> TEXT SEGMENT
•••
Absolutely amazing. Only on the Internet could you actually find somebody who would argue the side of being dishonest.


----------



## Mike Finley (Apr 28, 2004)

FCPWLLC said:


> Folks that sell based on price will find themselves in this situation often. For the most part, it is really more of an example of undercharging most of thier customers due to weak seeling skills and ASSUMING they have to lowball with a lower income consumer to get a dotted line signed. So the same ASSUMING when dealing with a higher income customer, gives them the confidence to quote prices that they were too afraid to quote to the lower income customer. *Selling on price!* *Selling on Value will allow you to quote $15,000 to both consumers.* *Maximizing FULL Market Value should always be priority. Both the lower income and higher income prospects.* In this case, the real ethics would be to identify when a lower income consumer is in over thier head and offering them alternatives.


Excellent, I couldn't have said it better myself!:thumbsup: That's exactly the secret. You sell your products at their maximum value to everyone, regardless of race, gender, religion or income. That is the example of capitalism that Rusket should learn. Your product should be worth what it is worth based upon the value delivered, not the ability to screw a wealthy person. 

What's next John? If the wealthy can afford to pay more, how about a nice senior citizen? I can imagine your take on them too. "They don't have long to live, you need their money more then they do so you should charge them more too." How about a man vs a woman? 

Please tell us, give us your full racial profile and standard practices/procedures on how you judge people's estimates based upon your profiles, you sick little freak.


----------



## john elliott (Oct 23, 2005)

Mike Finley said:


> What amazes me John is that you actually believe that everybody has to be as *dishonest* and *unscrupulous* as you are!
> 
> My simple statements describing how we follow a policy of honesty and ethical business practices with our customers is so foreign to you, so far away from what you believe to be even possible that your mental coping mechanism is to tell yourself that it can't be true! :blink: WOW! Sorry John, there are actually honest people in the world. There are actually people who were raised correctly in this world, people who do what it right, not because somebody is looking over their shoulder, but because doing what is right, *is* the right thing to do.
> 
> ...


Thanks, Mike, I couldn't have asked for better proof that what you are writing here is intended to be read by your potential customers. I'm sure they will be impressed with your honesty, though perhaps a little less impressed with your logic.
•••
> DIRECTIONS FOR THIS TASK
In the forum thread on pricing, the post that begins "Excellent, I couldn't have said it better myself!" lists qualities that should not affect the price a customer is charged. What are they? The records have no connection to the forum thread on pricing.
•••
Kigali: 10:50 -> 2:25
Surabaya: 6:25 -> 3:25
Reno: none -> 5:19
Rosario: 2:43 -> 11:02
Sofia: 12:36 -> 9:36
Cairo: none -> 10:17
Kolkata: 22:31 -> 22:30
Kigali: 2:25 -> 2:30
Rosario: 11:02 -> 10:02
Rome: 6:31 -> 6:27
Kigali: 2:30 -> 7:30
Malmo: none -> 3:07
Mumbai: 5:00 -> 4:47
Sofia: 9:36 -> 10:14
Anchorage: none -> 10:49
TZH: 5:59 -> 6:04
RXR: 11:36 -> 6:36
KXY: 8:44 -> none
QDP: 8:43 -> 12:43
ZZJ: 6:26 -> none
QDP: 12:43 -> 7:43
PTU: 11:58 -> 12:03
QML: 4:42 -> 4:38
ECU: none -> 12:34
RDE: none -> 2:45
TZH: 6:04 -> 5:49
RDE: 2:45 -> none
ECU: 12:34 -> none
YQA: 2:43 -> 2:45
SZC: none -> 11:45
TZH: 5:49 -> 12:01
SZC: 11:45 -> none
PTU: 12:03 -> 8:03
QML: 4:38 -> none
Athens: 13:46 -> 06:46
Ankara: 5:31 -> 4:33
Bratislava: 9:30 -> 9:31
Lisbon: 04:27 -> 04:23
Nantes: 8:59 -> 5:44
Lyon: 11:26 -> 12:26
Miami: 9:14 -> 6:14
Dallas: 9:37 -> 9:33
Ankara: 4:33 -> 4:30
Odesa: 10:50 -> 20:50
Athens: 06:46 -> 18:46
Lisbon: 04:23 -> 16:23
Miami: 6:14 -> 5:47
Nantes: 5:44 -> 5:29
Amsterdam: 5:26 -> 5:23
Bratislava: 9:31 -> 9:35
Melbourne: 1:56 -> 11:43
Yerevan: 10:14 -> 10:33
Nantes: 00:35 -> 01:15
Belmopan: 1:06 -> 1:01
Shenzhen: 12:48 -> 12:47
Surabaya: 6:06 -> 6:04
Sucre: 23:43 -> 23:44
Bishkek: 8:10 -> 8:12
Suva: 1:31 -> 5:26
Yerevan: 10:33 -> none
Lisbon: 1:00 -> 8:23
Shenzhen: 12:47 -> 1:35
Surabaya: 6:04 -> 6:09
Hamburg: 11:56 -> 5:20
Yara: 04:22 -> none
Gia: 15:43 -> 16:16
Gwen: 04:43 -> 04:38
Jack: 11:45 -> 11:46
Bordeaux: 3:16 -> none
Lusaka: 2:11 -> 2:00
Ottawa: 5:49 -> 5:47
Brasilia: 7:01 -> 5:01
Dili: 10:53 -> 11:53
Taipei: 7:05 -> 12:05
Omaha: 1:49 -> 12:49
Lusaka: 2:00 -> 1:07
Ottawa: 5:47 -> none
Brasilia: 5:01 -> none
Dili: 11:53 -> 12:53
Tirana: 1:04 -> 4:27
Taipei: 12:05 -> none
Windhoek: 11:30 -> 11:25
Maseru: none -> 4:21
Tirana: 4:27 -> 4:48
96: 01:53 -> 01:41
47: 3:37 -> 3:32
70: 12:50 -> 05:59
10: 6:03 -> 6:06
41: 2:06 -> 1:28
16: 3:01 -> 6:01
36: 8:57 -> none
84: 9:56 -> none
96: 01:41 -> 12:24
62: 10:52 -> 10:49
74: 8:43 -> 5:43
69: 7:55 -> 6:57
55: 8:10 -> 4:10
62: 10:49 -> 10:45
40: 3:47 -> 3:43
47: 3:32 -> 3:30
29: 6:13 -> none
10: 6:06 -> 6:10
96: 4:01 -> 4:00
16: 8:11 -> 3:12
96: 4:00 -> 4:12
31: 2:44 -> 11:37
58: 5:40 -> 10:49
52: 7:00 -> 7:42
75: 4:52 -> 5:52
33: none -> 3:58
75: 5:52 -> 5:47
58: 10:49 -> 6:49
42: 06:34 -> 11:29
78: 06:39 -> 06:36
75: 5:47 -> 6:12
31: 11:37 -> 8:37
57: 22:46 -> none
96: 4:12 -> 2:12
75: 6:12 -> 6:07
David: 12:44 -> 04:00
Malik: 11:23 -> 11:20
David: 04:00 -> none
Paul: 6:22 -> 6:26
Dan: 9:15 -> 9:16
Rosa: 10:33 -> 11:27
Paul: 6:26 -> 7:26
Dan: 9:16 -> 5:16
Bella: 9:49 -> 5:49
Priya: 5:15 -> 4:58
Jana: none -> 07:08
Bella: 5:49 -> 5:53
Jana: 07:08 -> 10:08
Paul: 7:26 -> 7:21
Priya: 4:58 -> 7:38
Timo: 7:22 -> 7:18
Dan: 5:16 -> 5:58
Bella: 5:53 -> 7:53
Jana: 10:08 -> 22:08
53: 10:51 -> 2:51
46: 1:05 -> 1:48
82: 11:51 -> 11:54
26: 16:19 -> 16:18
•••
> EXPECTED ANSWER
Race, gender, religion, and income.